African American women are less likely to seek professional help for mental health issues because of the “strong Black woman syndrome”. This perpetual state of being that prevents Black women from being human – from being vulnerable. We mother our sons and raise our daughters. If you ask for assistance from the state, you’re thought to be a leach on society. If you ask for assistance from your man, you are thought to be weak and not worth the trouble. If you request support at work, you are no longer viewed as a team player.
African American men in particular, are accustomed to seeing the women in their lives, from their grandmothers to their sisters bear the burden of an entire family with zero assistance. When these men marry and their woman complain about work, their domestic workload or basic feelings of stress and dissatisfaction, it often lands on deaf ears. These men wonder why their woman is not as strong as those they have grown accustomed to watching carry the world on their shoulders.
As women, the only source that we can consistently turn to for support is each other and typically we are so battered and bruised, that many times it’s like the blind leading the blind.
I’ve loved two men in my life who confided that they heard voices – haunting and perpetual. One confessed that these voices told him that he was stupid and unworthy while he struggled through his college years. Eventually, he said the voices went away, but during that time he suffered socially and academically. My other love, brilliant and recognized around the world for his academic prowess, drank until the voices in his head ceased to exist. The unacknowledged alcoholism that he used to self medicate, affected his freedom, his money, safety and his career. They were both fearful and ashamed. They both had access and the means to seek professional help – but they didn’t. These situations, beg the question, what needs to happen for us to take the initiative and seek professional help?
In the United States, middle and upper class African Americans have access to quality mental health services. In some counties, help is available for those living at or below the poverty line. I pray for my people. As we continue to deal with daily microaggressions, passive-aggressiveness, systemic discrimination, racism, orchestrated genocide and the spewing hate of #45 and his cronies, how do we cope? Most of the time, we are not aware of the internal discord.

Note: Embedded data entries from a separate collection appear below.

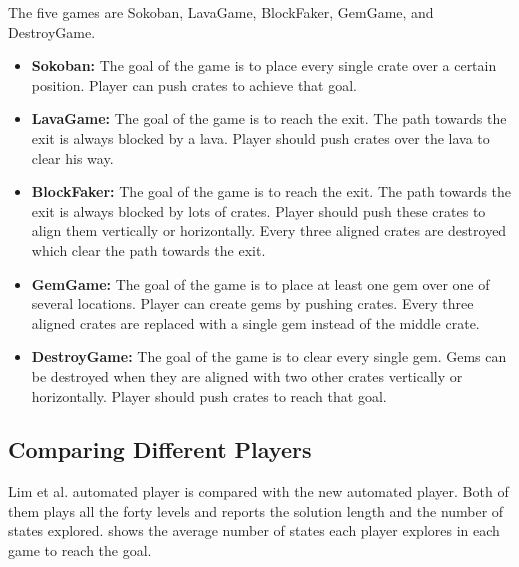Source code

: 
The five games are Sokoban, LavaGame, BlockFaker, GemGame, and DestroyGame.
\begin{itemize} \itemsep0pt \parskip0pt 
	\item \textbf{Sokoban:} The goal of the game is to place every single crate over a certain position. Player can push crates to achieve that goal.
	\item \textbf{LavaGame:} The goal of the game is to reach the exit. The path towards the exit is always blocked by a lava. Player should push crates over the lava to clear his way.
	\item \textbf{BlockFaker:} The goal of the game is to reach the exit. The path towards the exit is always blocked by lots of crates. Player should push these crates to align them vertically or horizontally. Every three aligned crates are destroyed which clear the path towards the exit.
	\item \textbf{GemGame:} The goal of the game is to place at least one gem over one of several locations. Player can create gems by pushing crates. Every three aligned crates are replaced with a single gem instead of the middle crate.
	\item \textbf{DestroyGame:} The goal of the game is to clear every single gem. Gems can be destroyed when they are aligned with two other crates vertically or horizontally. Player should push crates to reach that goal.
\end{itemize}

\subsection{Comparing Different Players}
Lim et al.\cite{puzzleScriptGeneration} automated player is compared with the new automated player. Both of them plays all the forty levels and reports the solution length and the number of states explored.  shows the average number of states each player explores in each game to reach the goal.


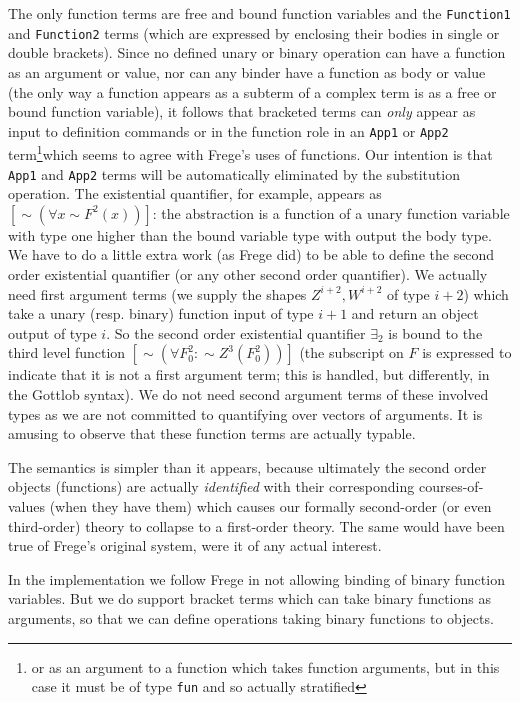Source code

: \documentclass{article}
\begin{document}
{{The only function terms are free and bound function variables and the {\tt Function1} and {\tt Function2} terms (which are expressed by enclosing their bodies in single or double brackets).  Since no defined unary or binary operation can have a function as an argument or value, nor can any binder have a function as body or value  (the only way a function appears as a subterm of a complex term is as a free or bound function variable), it follows that
bracketed terms can {\em only\/} appear as input to definition commands or in the function role in an {\tt App1} or {\tt App2} term\footnote{or as an argument to a function which takes function arguments, but in this case it must be of type {\tt fun} and so actually stratified}which seems to agree with Frege's uses of functions.  Our intention is that {\tt App1} and {\tt App2} terms will be automatically eliminated by the substitution operation.  The existential quantifier, for example, appears as $[\sim(\forall x \sim F^2(x))]$:  the abstraction is a function of a unary function variable with type one higher than the bound variable type with output the body type.  We have to do a little extra work (as Frege did) to be able to define the second order existential quantifier (or any other second order quantifier).  We actually need first argument terms (we supply the shapes $Z^{i+2},W^{i+2}$ of type $i+2$) which take a unary (resp. binary) function  input of type $i+1$ and return an object output of type $i$.  So the second order existential quantifier $\exists_2$ is bound to the third level function $[\sim(\forall F^2_0: \sim Z^{3}(F^2_0))]$ (the subscript on $F$ is expressed to indicate that it is not a first argument term; this is handled, but differently, in the Gottlob syntax).  We do not need second argument terms of these involved types as we are not committed to quantifying over vectors of arguments.  It is amusing to observe that these function terms are actually typable.

The semantics is simpler than it appears, because ultimately the second order objects (functions) are actually {\em identified\/} with their corresponding courses-of-values (when they have them) which causes our formally  second-order (or even third-order) theory to collapse to a first-order theory.  The same would have been true of Frege's original system, were it of any actual interest.

In the implementation we follow Frege in not allowing binding of binary function variables.  But we do support bracket terms which can take binary functions as arguments, so that we can define operations taking binary functions to objects.

}}
\end{document}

The feelings that rise up inside when you experience hatred, indifference and disregard is energy. Those feelings cause your body to produce chemicals that are designed to fend off predators. Our Black bodies and minds are in constant fight mode – under relentless stress. What do we do with this energy?

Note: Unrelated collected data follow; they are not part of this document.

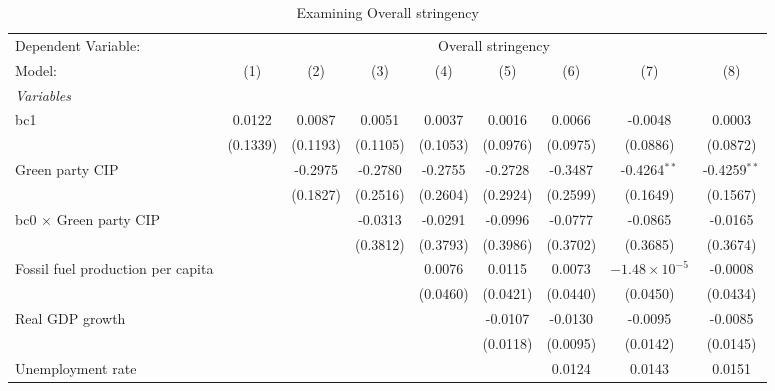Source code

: 
\begin{table}[htbp]
   \caption{Examining Overall stringency}
   \centering
   \begin{tabular}{lcccccccc}
      \tabularnewline \midrule \midrule
      Dependent Variable: & \multicolumn{8}{c}{Overall stringency}\\
      Model:                                  & (1)      & (2)      & (3)      & (4)      & (5)      & (6)      & (7)                    & (8)\\  
      \midrule
      \emph{Variables}\\
      bc1                                     & 0.0122   & 0.0087   & 0.0051   & 0.0037   & 0.0016   & 0.0066   & -0.0048                & 0.0003\\   
                                              & (0.1339) & (0.1193) & (0.1105) & (0.1053) & (0.0976) & (0.0975) & (0.0886)               & (0.0872)\\   
      Green party CIP                         &          & -0.2975  & -0.2780  & -0.2755  & -0.2728  & -0.3487  & -0.4264$^{**}$         & -0.4259$^{**}$\\   
                                              &          & (0.1827) & (0.2516) & (0.2604) & (0.2924) & (0.2599) & (0.1649)               & (0.1567)\\   
      bc0 $\times$ Green party CIP            &          &          & -0.0313  & -0.0291  & -0.0996  & -0.0777  & -0.0865                & -0.0165\\   
                                              &          &          & (0.3812) & (0.3793) & (0.3986) & (0.3702) & (0.3685)               & (0.3674)\\   
      Fossil fuel production per capita       &          &          &          & 0.0076   & 0.0115   & 0.0073   & $-1.48\times 10^{-5}$  & -0.0008\\   
                                              &          &          &          & (0.0460) & (0.0421) & (0.0440) & (0.0450)               & (0.0434)\\   
      Real GDP growth                         &          &          &          &          & -0.0107  & -0.0130  & -0.0095                & -0.0085\\   
                                              &          &          &          &          & (0.0118) & (0.0095) & (0.0142)               & (0.0145)\\   
      Unemployment rate                       &          &          &          &          &          & 0.0124   & 0.0143                 & 0.0151\\   

\end{tabular}
\end{table}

When our bodies are perpetually fighting, we eventually become sick, fearful and angry. As a result, we seek medical treatment for the symptoms that ail us. Inevitably, we fall victim to the inequities within the medical system and succumb to pharmaceutical manipulation.
Like with so many things in this time space reality, a shift is happening. As we begin to voice what makes us most uncomfortable, we can provide a supportive space for our concerns to be heard. We can begin to create a cultural and social realm that supports Black women, men, boys and girls in their divine right to be whole and free. I will begin by cleaning my own house. I pledge to get the mental health treatment that I both need and deserve. I will leave the space open to discuss mental health issues in public spaces without judgment.
As we begin to voice what makes us most uncomfortable, we can provide a supportive space for our concerns to be heard. We can begin to create a cultural and social realm that supports Black women, men, boys and girls in their divine right to be whole and free.